[PATCH] arm: mm: refactor v7 cache cleaning ops to use way/index sequence

Tue Nov 19 11:58:58 EST 2013

On Tue, 19 Nov 2013, Lorenzo Pieralisi wrote:

> Set-associative caches on all v7 implementations map the index bits
> to physical addresses LSBs and tag bits to MSBs. On most systems with
> sane DRAM controller configurations, this means that the current v7
> cache flush routine using set/way operations triggers a DRAM memory
> controller precharge/activate for every cache line writeback since the
> cache routine cleans lines by first fixing the index and then looping
> through ways.
> 
> Given the random content of cache tags, swapping the order between
> indexes and ways loops do not prevent DRAM pages precharge and
> activate cycles but at least, on average, improves the chances that
> either multiple lines hit the same page or multiple lines belong to
> different DRAM banks, improving throughput significantly.
> 
> This patch swaps the inner loops in the v7 cache flushing routine to
> carry out the clean operations first on all sets belonging to a given
> way (looping through sets) and then decrementing the way.
> 
> Benchmarks showed that by swapping the ordering in which sets and ways
> are decremented in the v7 cache flushing routine, that uses set/way
> operations, time required to flush caches is reduced significantly,
> owing to improved writebacks throughput to the DRAM controller.
> 
> Signed-off-by: Lorenzo Pieralisi <lorenzo.pieralisi at arm.com>

Could you include some benchmark results so we have an idea of the 
expected improvement scale?  Other than that...

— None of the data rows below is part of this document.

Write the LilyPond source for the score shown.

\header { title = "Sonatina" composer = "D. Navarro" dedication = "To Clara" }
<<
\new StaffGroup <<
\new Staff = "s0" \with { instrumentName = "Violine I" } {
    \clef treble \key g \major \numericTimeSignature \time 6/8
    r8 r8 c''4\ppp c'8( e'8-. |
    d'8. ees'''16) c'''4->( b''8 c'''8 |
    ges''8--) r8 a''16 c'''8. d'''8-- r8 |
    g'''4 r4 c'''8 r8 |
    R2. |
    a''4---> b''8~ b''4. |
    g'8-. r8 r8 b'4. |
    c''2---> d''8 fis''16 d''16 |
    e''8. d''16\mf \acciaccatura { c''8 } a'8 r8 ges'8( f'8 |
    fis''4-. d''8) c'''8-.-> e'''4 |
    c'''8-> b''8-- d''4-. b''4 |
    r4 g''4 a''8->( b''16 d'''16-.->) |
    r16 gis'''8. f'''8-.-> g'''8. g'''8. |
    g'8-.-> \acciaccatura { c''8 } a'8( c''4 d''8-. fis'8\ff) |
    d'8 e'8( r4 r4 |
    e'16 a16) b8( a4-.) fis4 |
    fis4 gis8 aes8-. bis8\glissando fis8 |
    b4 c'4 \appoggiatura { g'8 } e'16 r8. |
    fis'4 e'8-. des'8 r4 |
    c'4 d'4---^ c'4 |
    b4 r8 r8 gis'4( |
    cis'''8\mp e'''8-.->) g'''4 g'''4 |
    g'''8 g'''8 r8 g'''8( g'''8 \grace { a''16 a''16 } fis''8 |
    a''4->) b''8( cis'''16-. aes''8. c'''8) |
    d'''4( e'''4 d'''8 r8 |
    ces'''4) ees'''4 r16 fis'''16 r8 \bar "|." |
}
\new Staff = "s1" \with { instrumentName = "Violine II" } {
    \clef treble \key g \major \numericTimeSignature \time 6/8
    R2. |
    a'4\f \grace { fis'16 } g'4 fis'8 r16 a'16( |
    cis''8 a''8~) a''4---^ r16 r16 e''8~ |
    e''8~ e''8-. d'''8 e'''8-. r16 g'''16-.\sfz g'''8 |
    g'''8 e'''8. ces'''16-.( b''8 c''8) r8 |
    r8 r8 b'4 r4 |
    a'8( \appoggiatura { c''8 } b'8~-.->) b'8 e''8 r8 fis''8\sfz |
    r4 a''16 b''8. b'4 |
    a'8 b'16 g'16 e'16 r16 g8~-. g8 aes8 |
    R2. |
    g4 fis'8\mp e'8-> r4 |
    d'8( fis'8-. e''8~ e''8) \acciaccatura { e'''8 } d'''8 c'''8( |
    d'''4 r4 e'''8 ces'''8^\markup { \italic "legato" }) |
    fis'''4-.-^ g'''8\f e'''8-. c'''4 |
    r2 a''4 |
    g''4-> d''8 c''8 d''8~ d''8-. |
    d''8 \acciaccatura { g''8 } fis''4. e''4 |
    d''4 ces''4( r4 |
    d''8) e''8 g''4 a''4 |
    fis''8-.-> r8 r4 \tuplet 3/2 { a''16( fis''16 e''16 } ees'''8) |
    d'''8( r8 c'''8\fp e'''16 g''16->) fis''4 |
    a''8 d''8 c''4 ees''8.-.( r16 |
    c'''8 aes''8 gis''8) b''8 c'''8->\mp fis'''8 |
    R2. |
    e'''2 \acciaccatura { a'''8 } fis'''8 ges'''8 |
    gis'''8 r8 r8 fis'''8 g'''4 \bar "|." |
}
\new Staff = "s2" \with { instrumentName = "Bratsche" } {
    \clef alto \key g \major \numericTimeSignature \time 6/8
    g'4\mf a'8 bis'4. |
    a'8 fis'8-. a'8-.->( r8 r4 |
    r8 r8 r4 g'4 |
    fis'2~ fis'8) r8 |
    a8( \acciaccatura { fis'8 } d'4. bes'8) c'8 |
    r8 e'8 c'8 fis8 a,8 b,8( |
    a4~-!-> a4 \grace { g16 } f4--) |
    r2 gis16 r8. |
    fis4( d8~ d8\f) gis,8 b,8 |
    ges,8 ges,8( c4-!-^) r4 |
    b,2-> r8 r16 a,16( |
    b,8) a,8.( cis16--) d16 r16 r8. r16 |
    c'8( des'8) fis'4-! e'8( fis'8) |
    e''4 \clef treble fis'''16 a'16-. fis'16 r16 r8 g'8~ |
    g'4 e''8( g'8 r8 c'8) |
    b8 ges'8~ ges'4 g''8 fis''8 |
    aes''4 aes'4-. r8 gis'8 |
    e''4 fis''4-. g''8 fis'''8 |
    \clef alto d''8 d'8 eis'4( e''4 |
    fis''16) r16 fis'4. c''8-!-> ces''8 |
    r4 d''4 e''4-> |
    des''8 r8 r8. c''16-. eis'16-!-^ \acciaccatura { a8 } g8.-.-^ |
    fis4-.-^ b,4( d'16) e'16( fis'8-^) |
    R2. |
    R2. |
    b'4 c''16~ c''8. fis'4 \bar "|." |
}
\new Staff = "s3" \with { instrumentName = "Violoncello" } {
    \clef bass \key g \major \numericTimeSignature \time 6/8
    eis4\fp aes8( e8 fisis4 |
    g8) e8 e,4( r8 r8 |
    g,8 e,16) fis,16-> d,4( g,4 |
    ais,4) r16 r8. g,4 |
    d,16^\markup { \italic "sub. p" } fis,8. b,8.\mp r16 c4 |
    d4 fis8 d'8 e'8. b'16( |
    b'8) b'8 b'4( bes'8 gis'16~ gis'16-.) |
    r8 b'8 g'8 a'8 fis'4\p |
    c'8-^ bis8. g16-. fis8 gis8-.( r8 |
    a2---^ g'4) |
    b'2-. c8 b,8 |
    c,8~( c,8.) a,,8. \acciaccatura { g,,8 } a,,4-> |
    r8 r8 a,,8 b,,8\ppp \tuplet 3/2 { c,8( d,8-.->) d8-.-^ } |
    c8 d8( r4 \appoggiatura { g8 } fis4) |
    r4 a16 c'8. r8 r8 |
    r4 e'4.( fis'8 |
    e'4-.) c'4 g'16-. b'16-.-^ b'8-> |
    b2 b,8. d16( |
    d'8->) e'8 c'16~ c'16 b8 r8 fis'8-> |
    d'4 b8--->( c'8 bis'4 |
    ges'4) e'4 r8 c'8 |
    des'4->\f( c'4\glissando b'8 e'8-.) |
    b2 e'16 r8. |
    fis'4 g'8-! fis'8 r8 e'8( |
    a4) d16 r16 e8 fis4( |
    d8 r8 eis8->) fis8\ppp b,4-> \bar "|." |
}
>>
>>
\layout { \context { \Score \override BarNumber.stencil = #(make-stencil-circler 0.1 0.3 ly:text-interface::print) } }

Acked-by: Nicolas Pitre <nico at linaro.org>

> ---
>  arch/arm/mm/cache-v7.S | 14 +++++++-------
>  1 file changed, 7 insertions(+), 7 deletions(-)
> 
> diff --git a/arch/arm/mm/cache-v7.S b/arch/arm/mm/cache-v7.S
> index b5c467a..778bcf8 100644
> --- a/arch/arm/mm/cache-v7.S
> +++ b/arch/arm/mm/cache-v7.S
> @@ -146,18 +146,18 @@ flush_levels:
>  	ldr	r7, =0x7fff
>  	ands	r7, r7, r1, lsr #13		@ extract max number of the index size
>  loop1:
> -	mov	r9, r4				@ create working copy of max way size
> +	mov	r9, r7				@ create working copy of max index
>  loop2:
> - ARM(	orr	r11, r10, r9, lsl r5	)	@ factor way and cache number into r11
> - THUMB(	lsl	r6, r9, r5		)
> + ARM(	orr	r11, r10, r4, lsl r5	)	@ factor way and cache number into r11
> + THUMB(	lsl	r6, r4, r5		)
>   THUMB(	orr	r11, r10, r6		)	@ factor way and cache number into r11
> - ARM(	orr	r11, r11, r7, lsl r2	)	@ factor index number into r11
> - THUMB(	lsl	r6, r7, r2		)
> + ARM(	orr	r11, r11, r9, lsl r2	)	@ factor index number into r11
> + THUMB(	lsl	r6, r9, r2		)
>   THUMB(	orr	r11, r11, r6		)	@ factor index number into r11
>  	mcr	p15, 0, r11, c7, c14, 2		@ clean & invalidate by set/way
> -	subs	r9, r9, #1			@ decrement the way
> +	subs	r9, r9, #1			@ decrement the index
>  	bge	loop2
> -	subs	r7, r7, #1			@ decrement the index
> +	subs	r4, r4, #1			@ decrement the way
>  	bge	loop1
>  skip:
>  	add	r10, r10, #2			@ increment cache number
> -- 
> 1.8.2.2
> 
>